● **Given data**:
+---+

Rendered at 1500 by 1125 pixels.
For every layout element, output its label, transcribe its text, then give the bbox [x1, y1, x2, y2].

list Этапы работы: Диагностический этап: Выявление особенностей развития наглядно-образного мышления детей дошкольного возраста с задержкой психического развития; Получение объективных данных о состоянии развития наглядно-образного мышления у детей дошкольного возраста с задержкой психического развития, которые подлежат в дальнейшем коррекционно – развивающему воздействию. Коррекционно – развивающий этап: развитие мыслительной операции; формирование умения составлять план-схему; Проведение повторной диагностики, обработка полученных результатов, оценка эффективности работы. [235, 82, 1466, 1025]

+---+

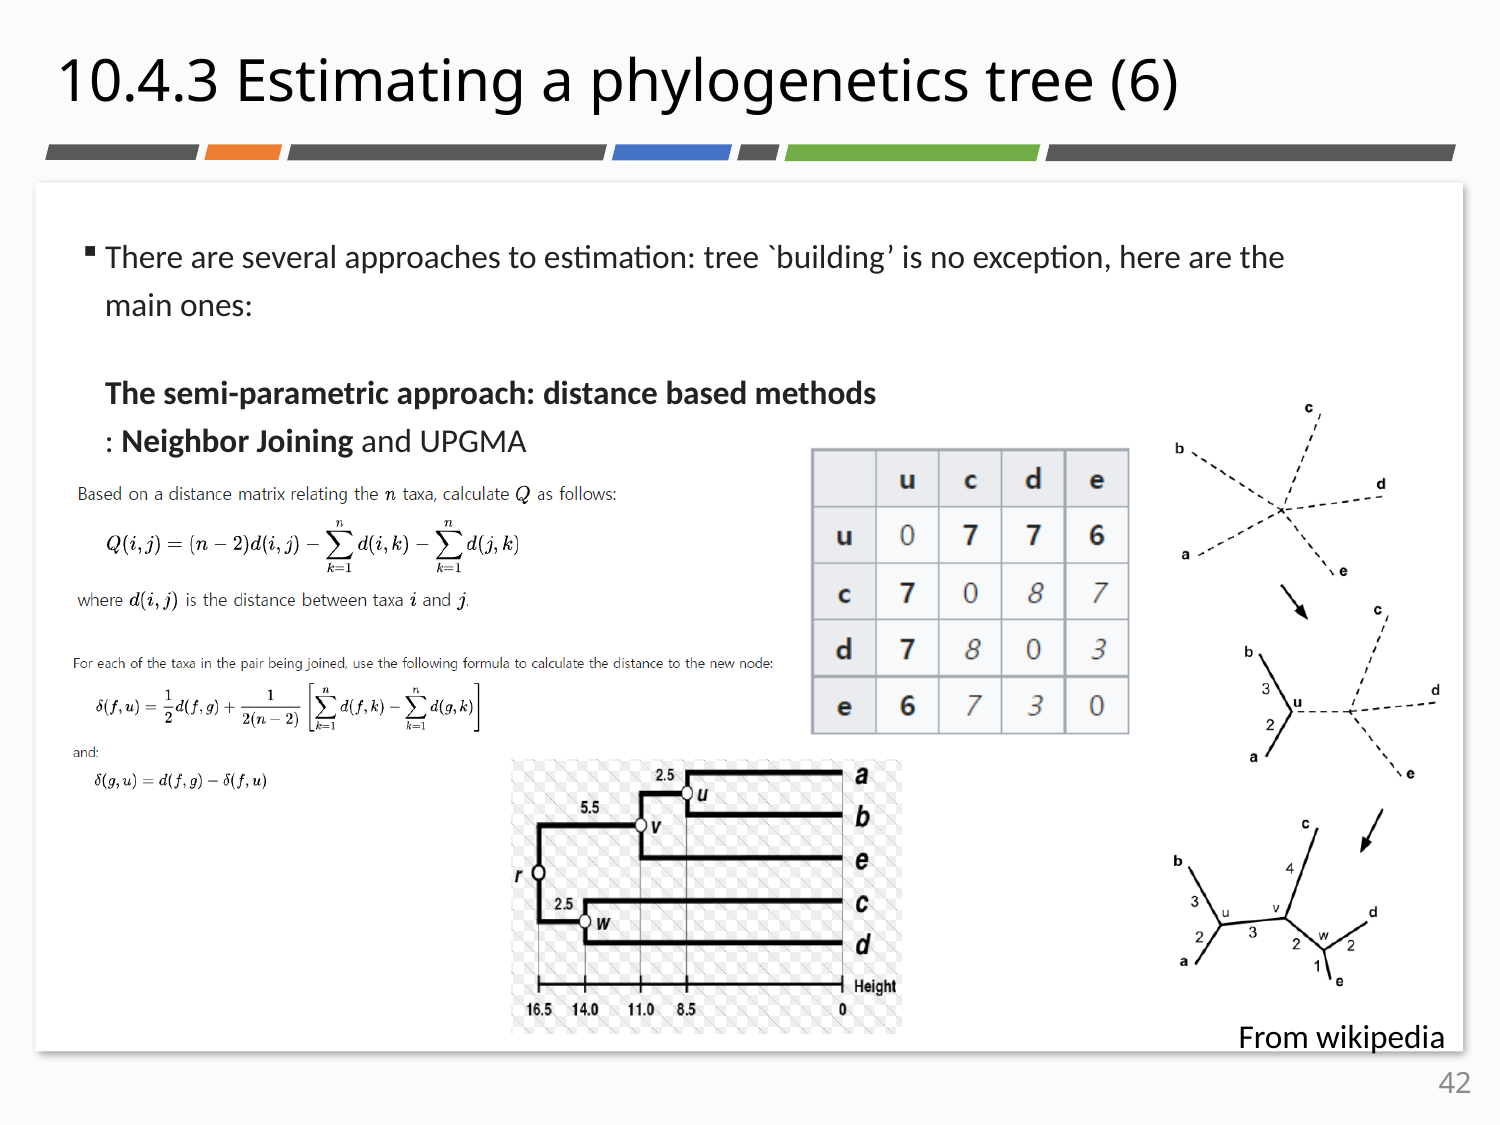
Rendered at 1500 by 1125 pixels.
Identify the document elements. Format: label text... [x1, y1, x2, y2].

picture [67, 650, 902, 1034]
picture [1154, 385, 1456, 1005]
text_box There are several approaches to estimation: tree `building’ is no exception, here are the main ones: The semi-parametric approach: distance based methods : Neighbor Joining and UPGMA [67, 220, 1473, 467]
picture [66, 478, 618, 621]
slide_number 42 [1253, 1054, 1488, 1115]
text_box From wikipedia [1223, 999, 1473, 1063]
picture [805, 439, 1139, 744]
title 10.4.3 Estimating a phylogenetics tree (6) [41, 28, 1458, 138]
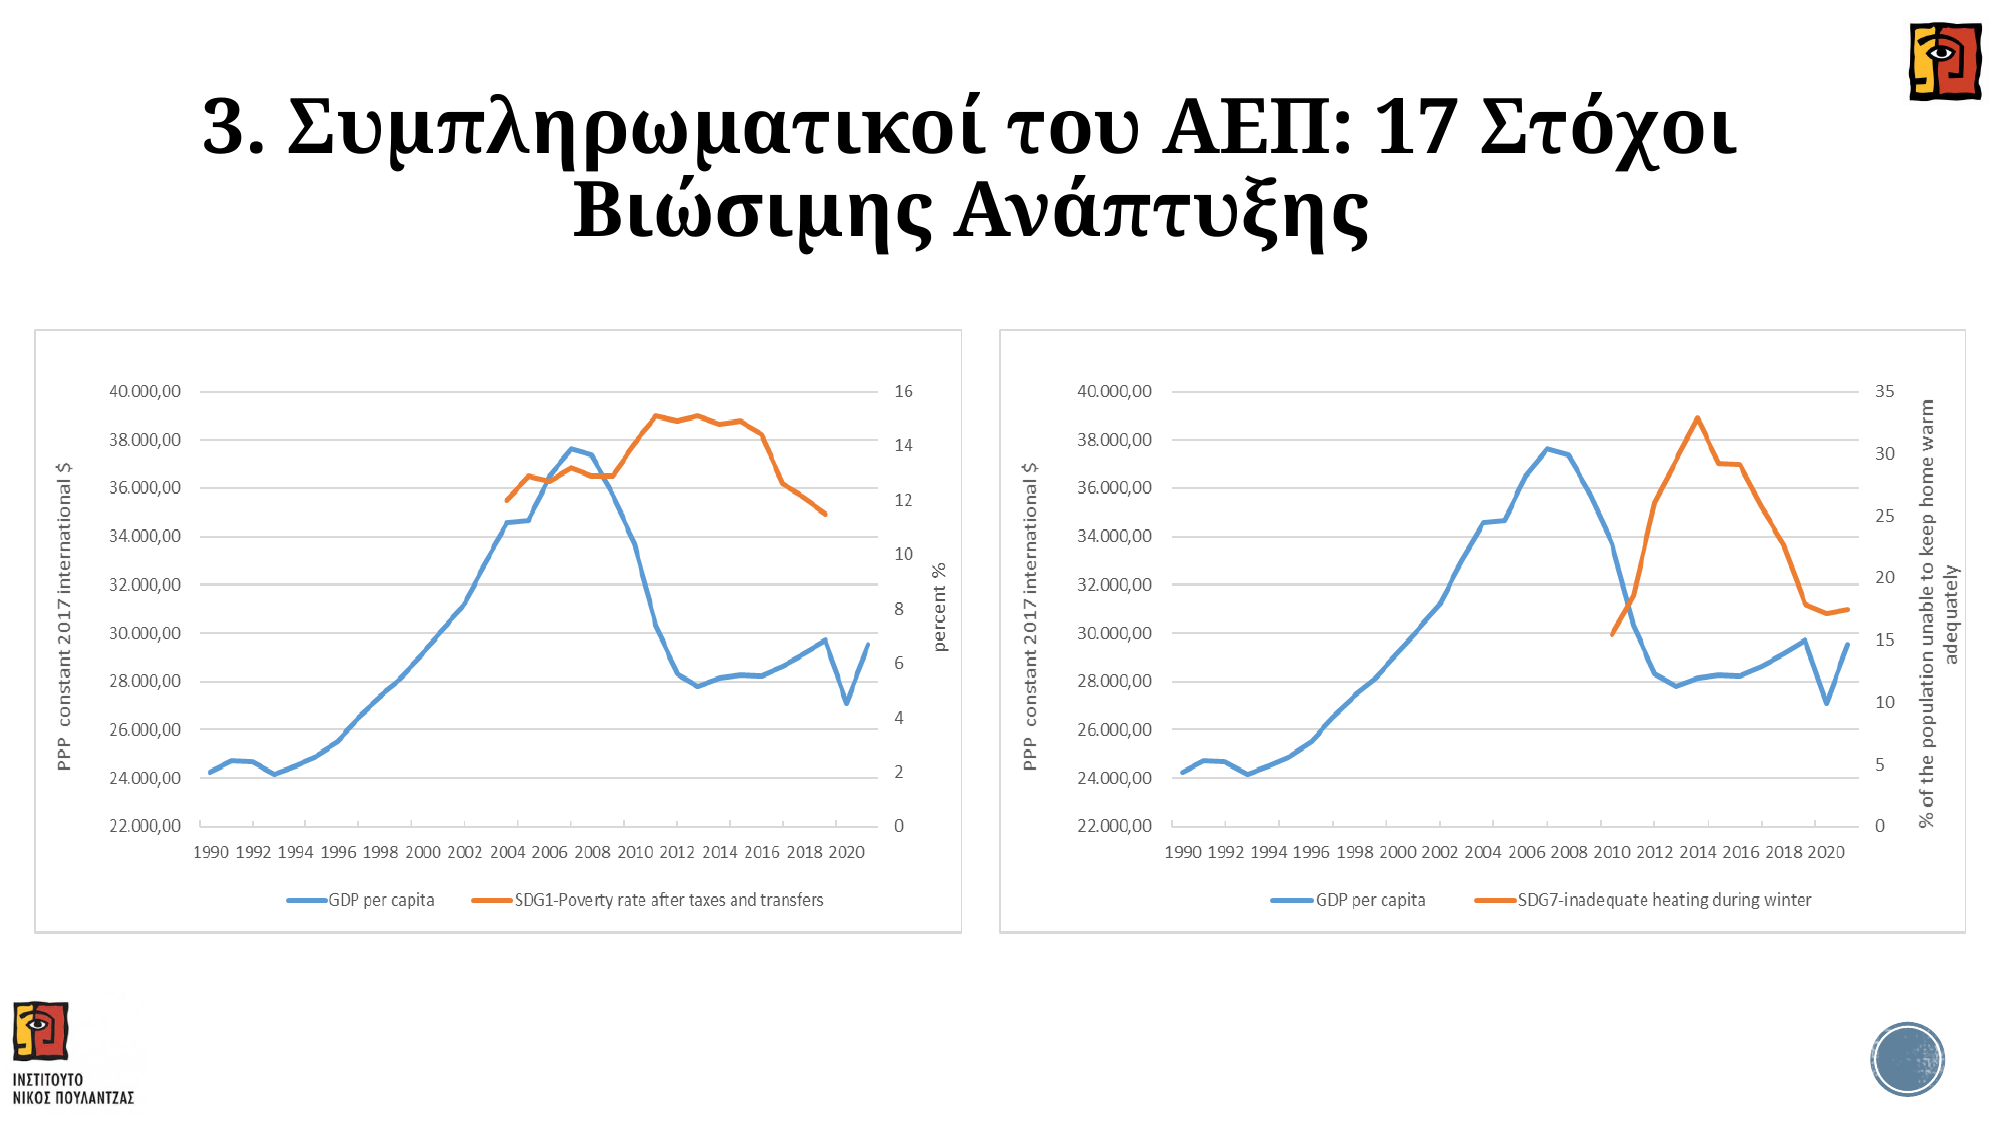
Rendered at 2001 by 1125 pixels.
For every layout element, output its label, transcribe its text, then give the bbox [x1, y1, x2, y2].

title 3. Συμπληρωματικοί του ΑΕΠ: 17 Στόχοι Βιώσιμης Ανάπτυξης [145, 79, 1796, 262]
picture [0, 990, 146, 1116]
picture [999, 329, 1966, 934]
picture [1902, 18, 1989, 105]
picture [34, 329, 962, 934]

+---+

● **Exercise requirements**:
From the material above, give again exactly the lines from the one that contains "Identify the document" through the one that contains "Rendered at 2001 by 1125 pixels.", and leave out the pictures.

● **Completed task**:
Identify the document elements. Format: label text... [x1, y1, x2, y2].

picture [67, 650, 902, 1034]
picture [1154, 385, 1456, 1005]
text_box There are several approaches to estimation: tree `building’ is no exception, here are the main ones: The semi-parametric approach: distance based methods : Neighbor Joining and UPGMA [67, 220, 1473, 467]
picture [66, 478, 618, 621]
slide_number 42 [1253, 1054, 1488, 1115]
text_box From wikipedia [1223, 999, 1473, 1063]
picture [805, 439, 1139, 744]
title 10.4.3 Estimating a phylogenetics tree (6) [41, 28, 1458, 138]
Rendered at 2001 by 1125 pixels.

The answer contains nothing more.